Human cord blood-derived mast cells are activated by the Nod1 agonist M-TriDAP to release pro-inflammatory cytokines and chemokines.

Mast cells are among the first cells of our immune system to encounter exogenous danger. Intracellular receptors such as nucleotide-binding oligomerization domain (Nod) play an important role in responding to invading pathogens. Here, we have investigated the response of human mast cells to the Nod1 ligand M-TriDAP. Human cord blood-derived mast cells (CBMCs) were activated with M-TriDAP alone, or in combination with the Toll-like receptor (TLR) ligands lipopolysaccharide (LPS) and zymosan. Release of pro-inflammatory chemokines and cytokines was measured by ELISA, cytometric bead array and LUMINEX, and degranulation was evaluated by analysis of histamine release.
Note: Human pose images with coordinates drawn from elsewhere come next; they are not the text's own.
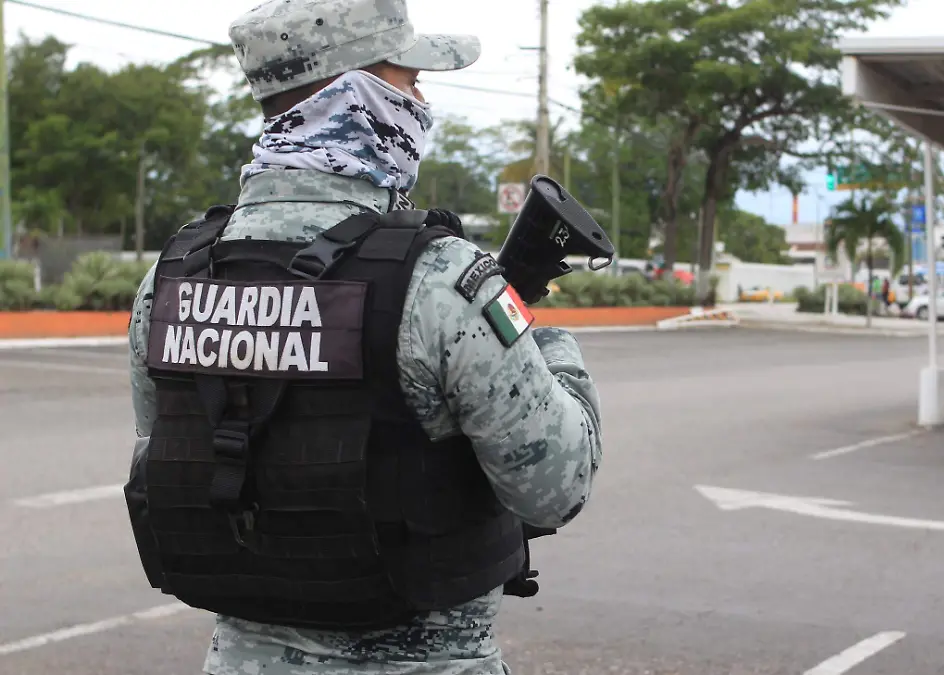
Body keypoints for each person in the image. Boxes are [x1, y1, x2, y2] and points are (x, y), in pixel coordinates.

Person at [122, 2, 603, 674]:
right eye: (408, 79)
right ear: (360, 96)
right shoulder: (443, 280)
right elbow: (557, 486)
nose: (421, 98)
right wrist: (550, 348)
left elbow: (182, 453)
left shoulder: (171, 277)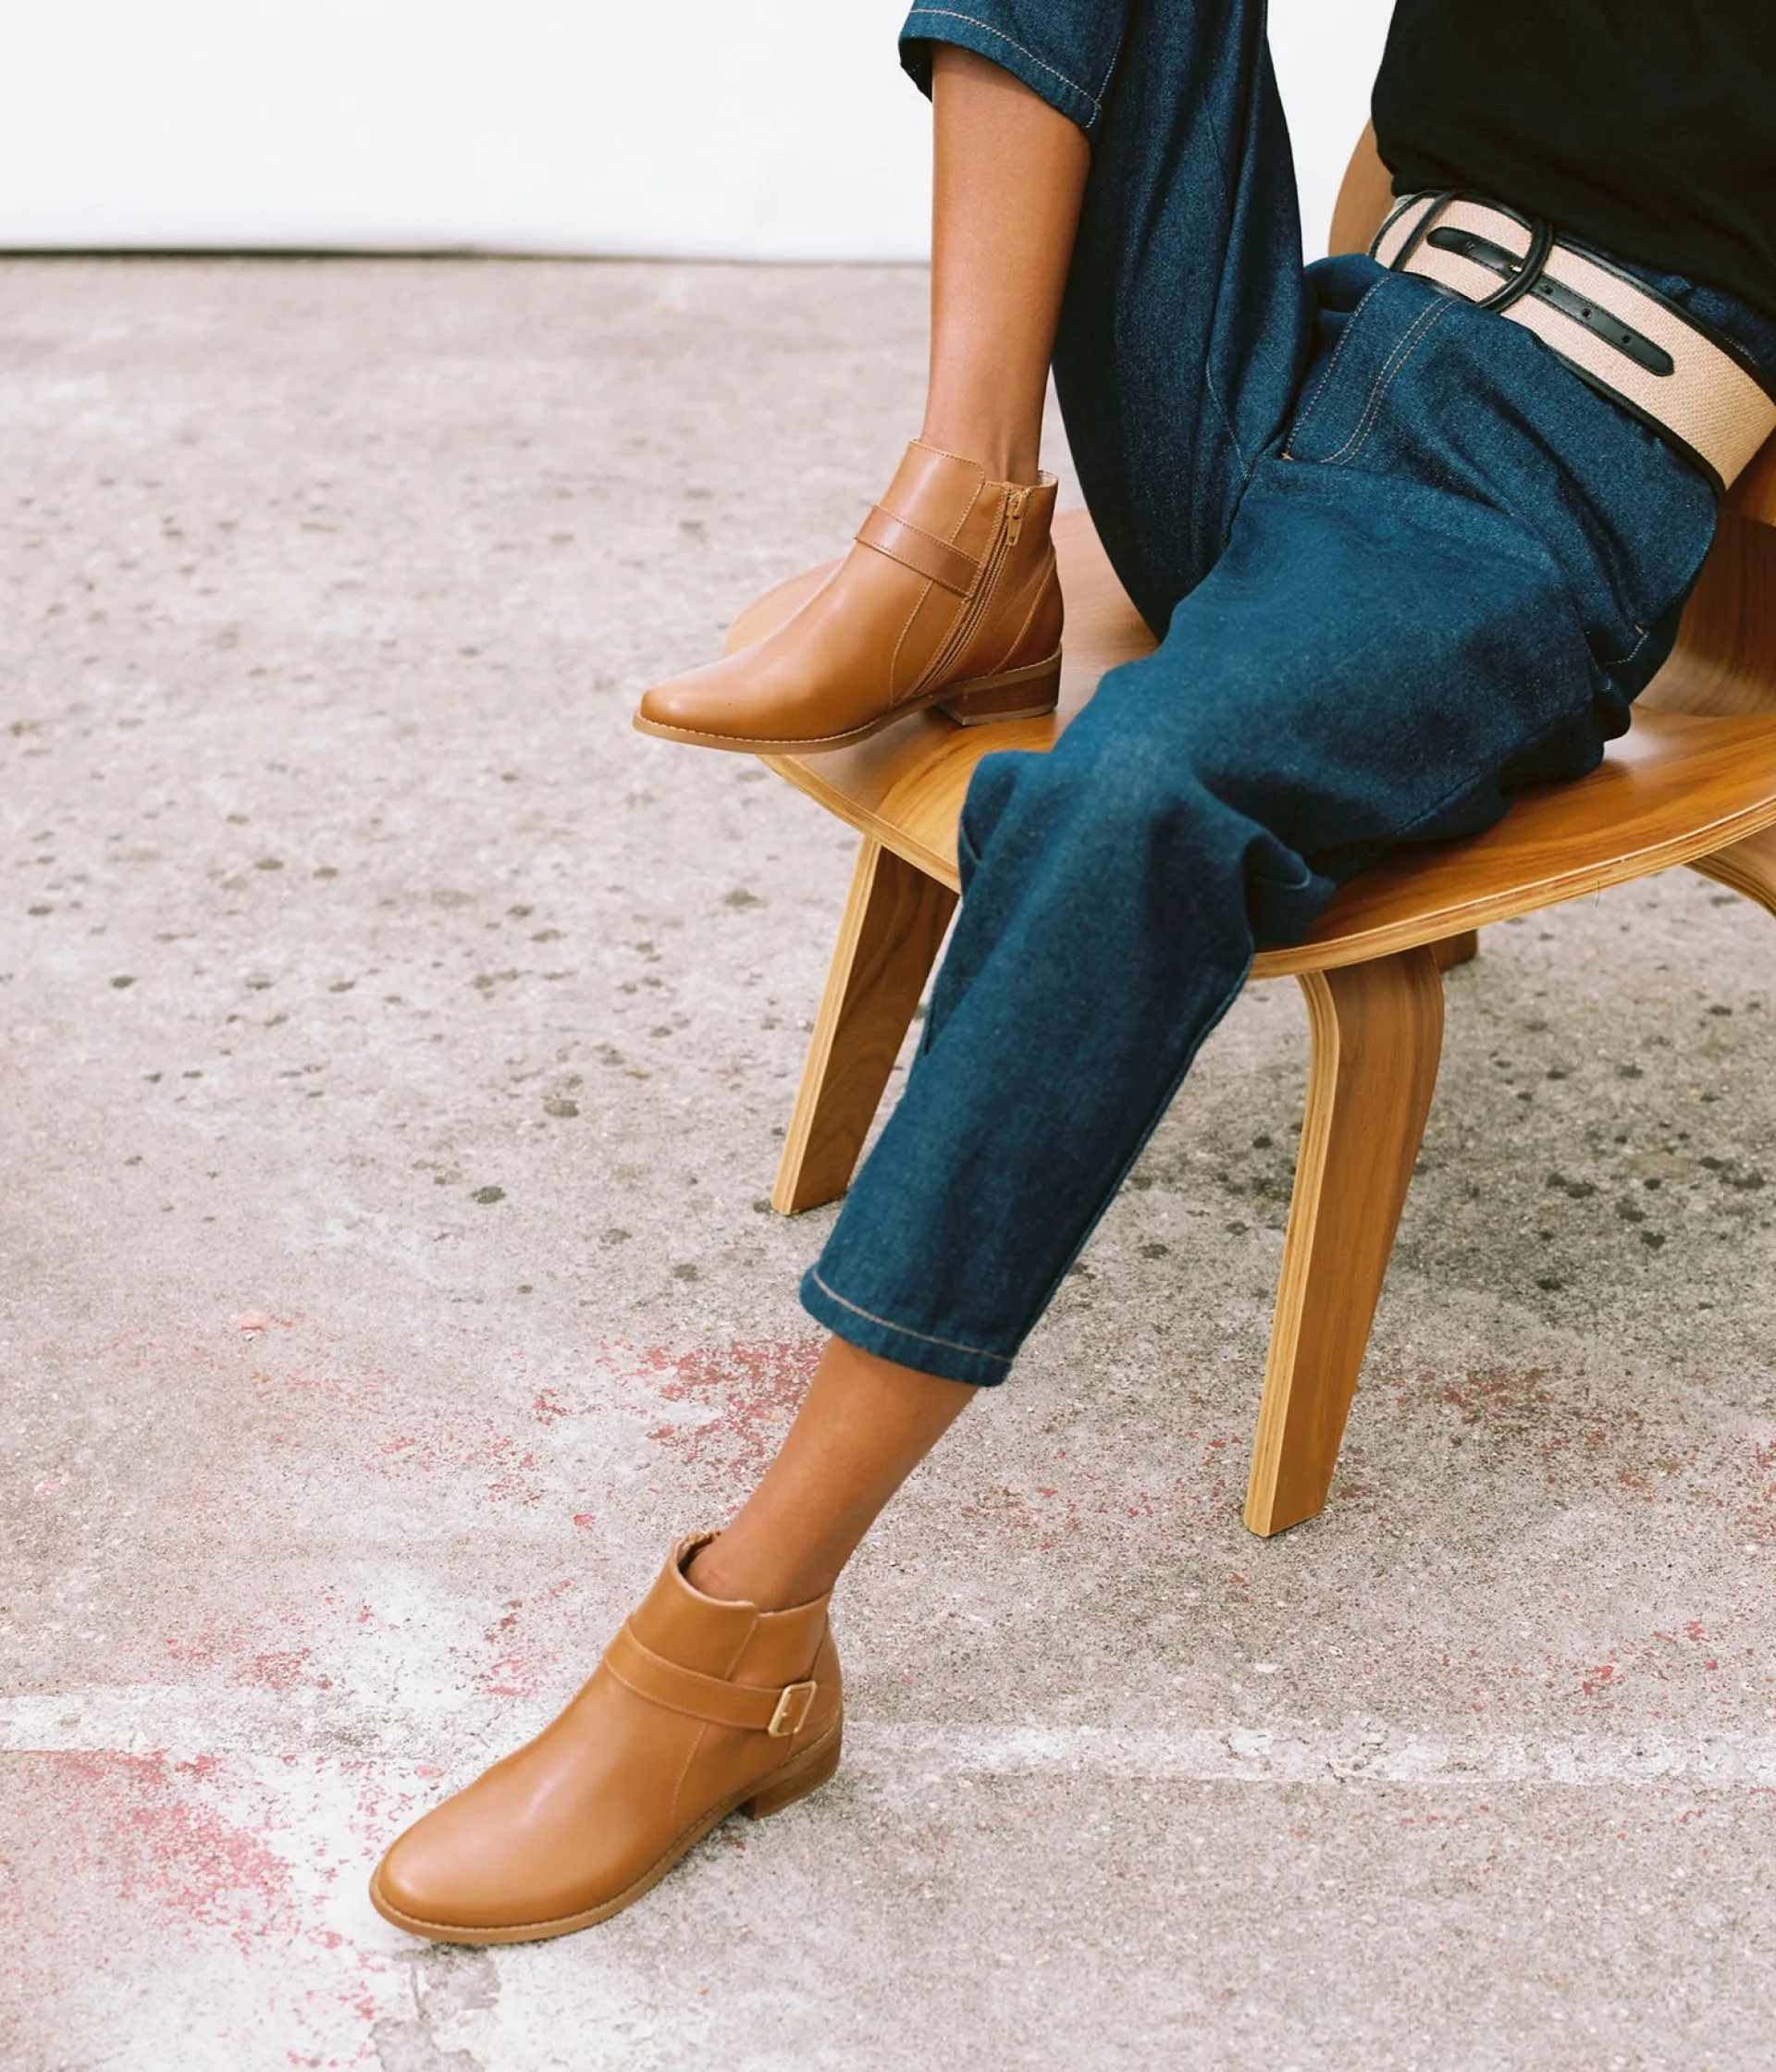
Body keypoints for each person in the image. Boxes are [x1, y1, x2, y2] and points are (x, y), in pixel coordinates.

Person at [369, 0, 1776, 1943]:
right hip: (1309, 356)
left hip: (1535, 492)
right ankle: (959, 523)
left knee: (1127, 805)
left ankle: (741, 1645)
M-TriDAP induced a dose-dependent release of IL-8, MIP-1α, MIP-1β and TNF. In contrast, degranulation could not be observed. When cells were treated with M-TriDAP in combination with the TLR4 agonist LPS, but not with TLR2 agonist zymosan, the secretion of cytokines was augmented. We here present results demonstrating that human CBMCs are stimulated by the Nod1 agonist M-TriDAP alone and in combination with LPS to produce pro-inflammatory cytokines and chemokines. Our results add to the concept that mast cells constitute an important part of our host defense, as they are equipped with several types of important pattern recognition receptors, including TLRs and Nod.